You had me at hello: frisky yeast know who to ‘shmoo’ after two minutes
Yeast cells' mating decisions may help us understand cancer and stem cell development
Yeast cells decide whether to have sex with each other within two minutes of meeting, according Dr. Vahid Shahrezaei of Imperial College London, whose new insights into how yeast cells decide to mate could be helpful for researchers looking at how cancer cells and stem cells develop. Led by Dr. Mohan K. Malleshaiah and Dr. Stephen W. Michnick of Université de Montréal, the research was published today in Nature and was undertaken in collaboration with Dr. Peter Swain of McGill University and the University of Edinburgh.
Yeasts are single-celled microbes that scientists often use as model organisms, to help them understand how cells work. They usually reproduce asexually, by a process called budding, where a part of the cell is pinched off and becomes a new cell, identical to the original.

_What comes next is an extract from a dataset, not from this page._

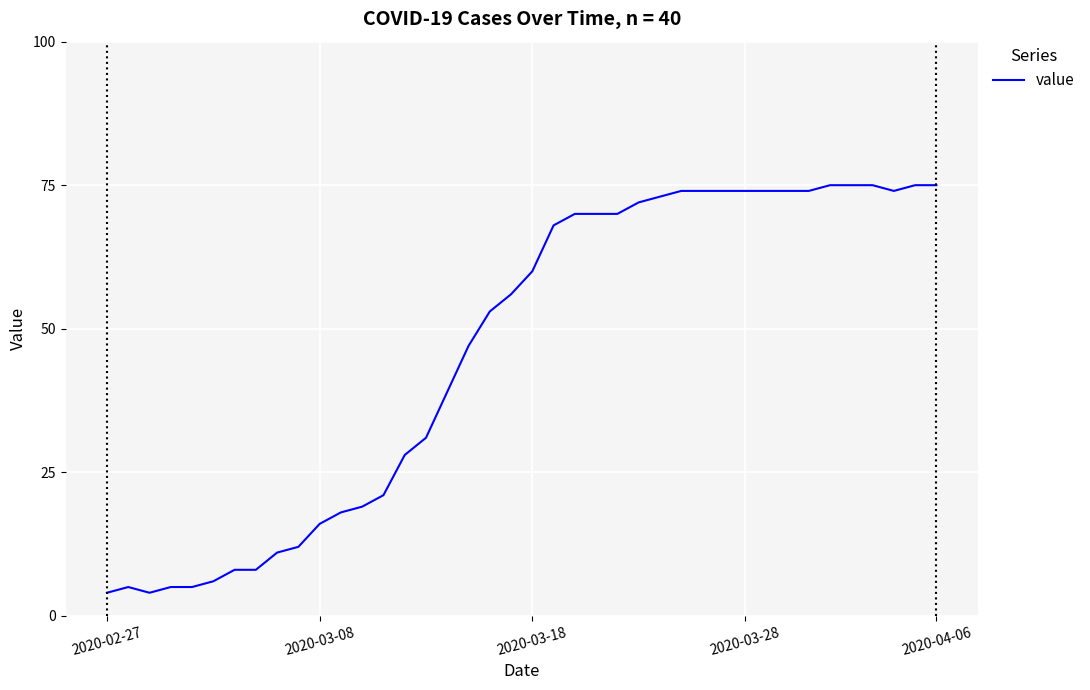

What is the greatest value displayed?

75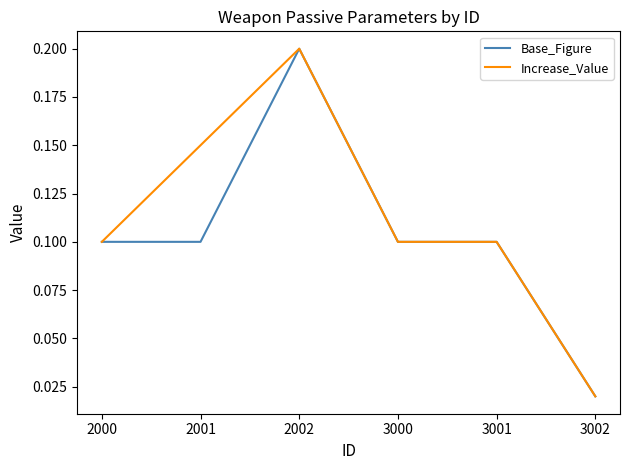

True or false: Base_Figure has a value of 0.2 at 2002.

True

Sometimes, yeast cells reproduce sexually, by mating. The mating process involves one cell of each sex joining together, then mixing their DNA and splitting apart again. To do this, the cells each have to produce a nodule that they can join together, called a shmoo. The process of shmooing takes around two hours. "Shmooing is a very energy-intensive process for yeast cells. We think this switching process at a certain pheromone concentration may have evolved to make sure the cells only get prepared for sexual reproduction if a mate is sufficiently close enough and able to mate," Shahrezaei said.

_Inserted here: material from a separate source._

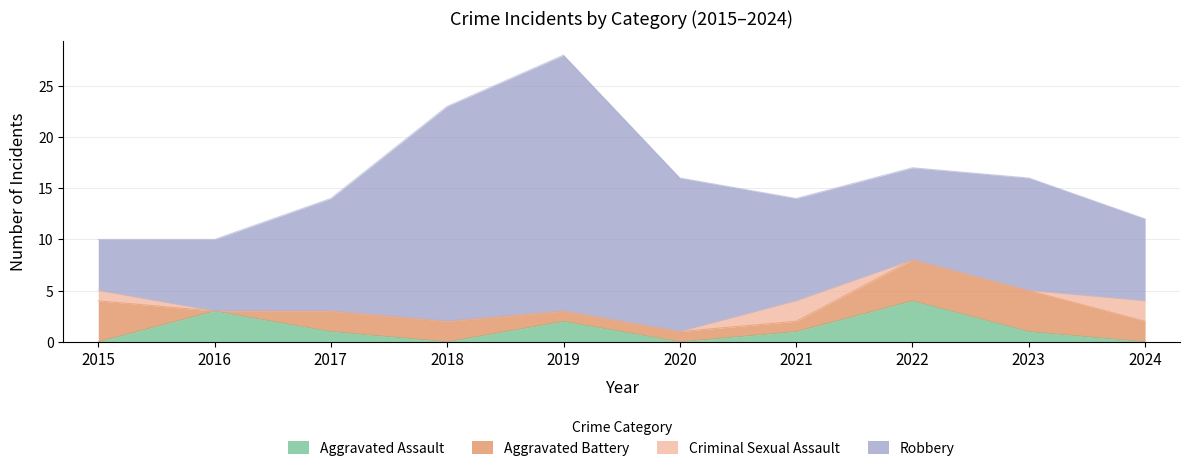

What is the difference between the highest and lowest values at 2020?

15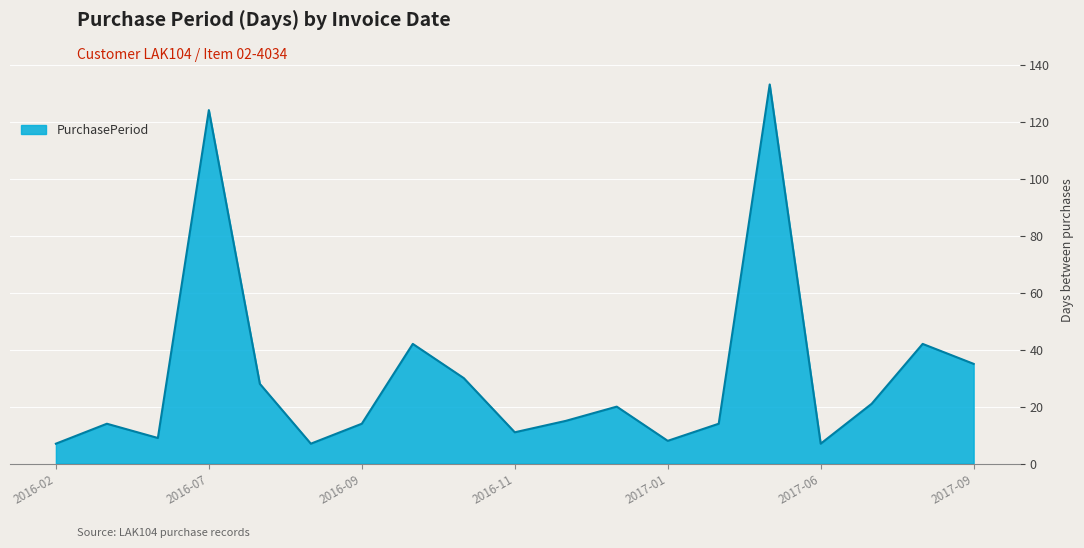

Reading left to right, what are all the values shown in this chart?

7	14	9	124	28	7	14	42	30	11	15	20	8	14	133	7	21	42	35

The researchers found that the yeast cell's decision to mate is controlled by a chemical change on a single protein. This change occurs two minutes after the cell detects a pheromone produced by the opposite sex, meaning that the decision to mate occurs much more quickly than scientists previously thought.
In order for the mating process to be switched on, the pheromone must reach a critical concentration in the environment around the yeast cell. Below this concentration, the yeast cell continues to reproduce asexually.
Michnick, a Canada Research Chair in Integrative Genomics, explains that "the same molecules that create the switching decision in yeast are found in very similar forms in human cells. Similar switching decisions to those made by yeast are made by stem cells during embryonic development and become dysfunctional in cancers."
"By combining experiments and mathematical modeling that take lots of different factors into consideration, we have been able to show exactly what is happening inside a yeast cell to make it decide whether to mate with another cell. We also showed that the mechanism that leads the cells to make their decision is very robust, meaning it is not affected by molecular noise in the environment," added Shahrezaei. The mathematical model could potentially be used to investigate the triggers that cause changes in other cells, such as stem cells becoming heart or bone cells, or normal cells becoming cancerous.